### TEXTO PROPORCIONADO
Las palabras no son neutras. Podemos decir que no se descubrió América en 1492, que fue un encuentro como señalaba, generosamente, Miguel León Portilla. Difícil argumento, como criticó brillantemente Edmundo O’Gorman. Desde luego se descubrió para los europeos, para los asiáticos y para los africanos que, hasta entonces, no tenían la más mínima idea de su existencia. ¿Se descubrió también para los americanos? No parece que los nativos precolombinos de ese gran continente tuvieran tampoco noticia de su entera existencia, más allá de lo que cada uno de ellos conocía de su territorio. De modo que ¿existía América antes de que alguien la cartografiara y la etiquetara, la «inventara»? Sí como realidad geográfica, como «cosa en sí»; pero, desde luego no como «cosa para nosotros» los humanos. Por hacer una comparación pro domo mea¿existía Hispania antes de que los romanos colonizaran y etiquetaran así la península ibérica? Y por ir al presente, ¿existía México antes de que ese territorio fuera unificado y etiquetado? Las naciones modernas tienen vocación de eternidad, pero nacieron en algún momento, al igual que desaparecerán en otro, aunque nos cuesta reconocer lo uno y lo otro.

Por supuesto que hubo encuentro, o más bien –para ser castizos– «encontronazo». Para comenzar porque ninguno de los sujetos de ese encuentro esperaba encontrar la otra parte; fue una sorpresa mutua. Colón no buscaba «América» sino Asia, y encontró (afortunadamente) lo que no buscaba. Pero fueron unos los que buscaron a los otros, no al revés. Un encuentro puede ser, bien una cita preparada, bien una sorpresa fortuita entre conocidos, como decía O’Gorman. Pero nada de eso ocurrió. Al comienzo de su magnífico libro Armas, gérmenes y aceroJared Diamond formula una de las grandes preguntas de la historia global, probablemente la pregunta, a cuya contestación dedica todo el libro. Y la pregunta es: ¿cómo llegó Pizarro a esa ciudad para capturarle, en vez de ser Atahualpa quien llegase a España para capturar al rey Carlos I? Pues es indudable que fue Pizarro quien llegó a Cajamarca y capturó a Atahualpa, y no este quien llegó a Toledo. Diamond añade más adelante:

¿Por qué no fueron los incas los que inventaron las armas de fuego y las espadas de acero, los que montaron en animales tan temibles como los caballos, los que portaban enfermedades para las cuales los europeos careciesen de resistencia, los que desarrollaron buques capaces de cruzar los océanos y organizaciones políticas avanzadas, y los que fueron capaces de basarse en la experiencia de miles de años de historia escrita?

### PREGUNTAS
1. Responde según el texto sobre el descubrimiento de América:
(a) ¿Quién sostenía que en 1492 hubo un encuentro y no un descubrimiento?
(b) ¿Qué buscaba Colón?
(c) ¿En qué ciudad capturó Pizarro a Atahualpa?
2. Escribe lo que sigue al final del texto sobre el descubrimiento de América.

### DATOS PROPORCIONADOS
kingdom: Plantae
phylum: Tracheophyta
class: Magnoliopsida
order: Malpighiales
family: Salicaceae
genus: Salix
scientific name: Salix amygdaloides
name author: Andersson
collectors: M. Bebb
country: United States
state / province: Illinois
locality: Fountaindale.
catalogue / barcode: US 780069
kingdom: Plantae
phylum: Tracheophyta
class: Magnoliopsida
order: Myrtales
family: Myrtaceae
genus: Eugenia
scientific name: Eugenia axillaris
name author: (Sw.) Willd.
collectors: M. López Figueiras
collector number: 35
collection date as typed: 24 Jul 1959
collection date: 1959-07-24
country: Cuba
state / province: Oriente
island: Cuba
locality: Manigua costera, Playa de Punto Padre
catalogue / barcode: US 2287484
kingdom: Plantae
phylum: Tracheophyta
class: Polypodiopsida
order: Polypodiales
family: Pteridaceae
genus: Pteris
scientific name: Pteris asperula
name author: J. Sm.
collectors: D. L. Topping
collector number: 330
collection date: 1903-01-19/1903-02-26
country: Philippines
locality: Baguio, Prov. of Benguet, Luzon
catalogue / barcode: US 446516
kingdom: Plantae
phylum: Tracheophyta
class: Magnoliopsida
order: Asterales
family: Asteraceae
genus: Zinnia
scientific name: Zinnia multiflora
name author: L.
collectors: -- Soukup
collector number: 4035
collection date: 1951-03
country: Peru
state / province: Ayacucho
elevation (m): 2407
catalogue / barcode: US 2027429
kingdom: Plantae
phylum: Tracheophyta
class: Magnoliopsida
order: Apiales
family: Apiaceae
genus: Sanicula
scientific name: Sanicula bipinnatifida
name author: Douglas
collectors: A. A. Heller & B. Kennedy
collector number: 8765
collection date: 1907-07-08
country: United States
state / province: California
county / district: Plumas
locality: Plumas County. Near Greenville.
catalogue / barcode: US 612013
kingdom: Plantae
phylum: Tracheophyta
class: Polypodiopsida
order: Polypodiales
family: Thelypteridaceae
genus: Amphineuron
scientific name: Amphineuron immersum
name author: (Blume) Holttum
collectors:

### RESPUESTAS
1.
(a) Miguel León Portilla.
(b) Asia.
(c) En Cajamarca.

2.
No voy a responder a la pregunta; hay que leer el libro completo. Y vale la pena; solo adelanto que no tiene nada que ver con alguna superioridad biológica o racial. Lo importante ahora es que podría haber ocurrido al revés, podría haber sido Moctezuma quien llegara a la Península Ibérica para conquistar Medellín, Trujillo o Toledo y capturar a Cortés o a Carlos V. De hecho, casi ocurrió algo parecido, y sabemos, por ejemplo, que el Imperio chino llegó a África y pudo navegar hasta América a comienzos del siglo XV. Pudo hacerlo. Pero no lo hizo. Y sí lo hicieron Colón, Cortés o Pizarro. Esos son los datos. De modo que, ¿quién encontró a quién?

Y sin haber zanjado aún el encuentro/conquista de 1492, el presente nos conmina a continuar ese trabajo conmemorativo. Por una parte, la primera circunnavegación del globo en 1519-1522, la primera globalización física del mundo, en la gigantesca epopeya iniciada por Magallanes y culminada por Elcano, una hazaña que españoles y portugueses estamos celebrando conjuntamente estos años, al parecer en buena vecindad. Tras esta, la «conquista» de «México» por «Cortés», una de las gestas que ha alimentado más vivamente la imaginación de los occidentales, con la fecha mítica del 13 de agosto de 1521 en la que cae la ciudad sagrada de Tenochtitlan. Y pongo comillas a los sustantivos más relevantes pues, como veremos, ninguno de ellos es tan rotundo como parece y son más bien conceptos difusos, fazzy, como los llaman los lógicos.

El territorio mexicano, incluido una gran parte de lo que hoy es Estados Unidos, fue parte de la Monarquía Hispánica más años (un tercio más) de los que ha vivido como territorio independiente

Y sobre todo ello, sobre los quintos centenarios de la «conquista», los segundos centenarios de las independencias (¿de las «reconquistas»?) de las nuevas repúblicas americanas, independencias que se consolidan en la década de 1820, singularmente el Acta de independencia del Imperio mexicano del 28 de septiembre de 1821. De modo que entre agosto y septiembre de 2021 asistimos a todo tipo de recuerdos, historias, narraciones o relatos, míticos o no, nacionales o no, sagrados o profanos, que cubren todo el largo período del virreinato de Nueva España, trescientos años, cien años más de los que tiene la República Mexicana, que se prolongan en la historia de las mismas repúblicas.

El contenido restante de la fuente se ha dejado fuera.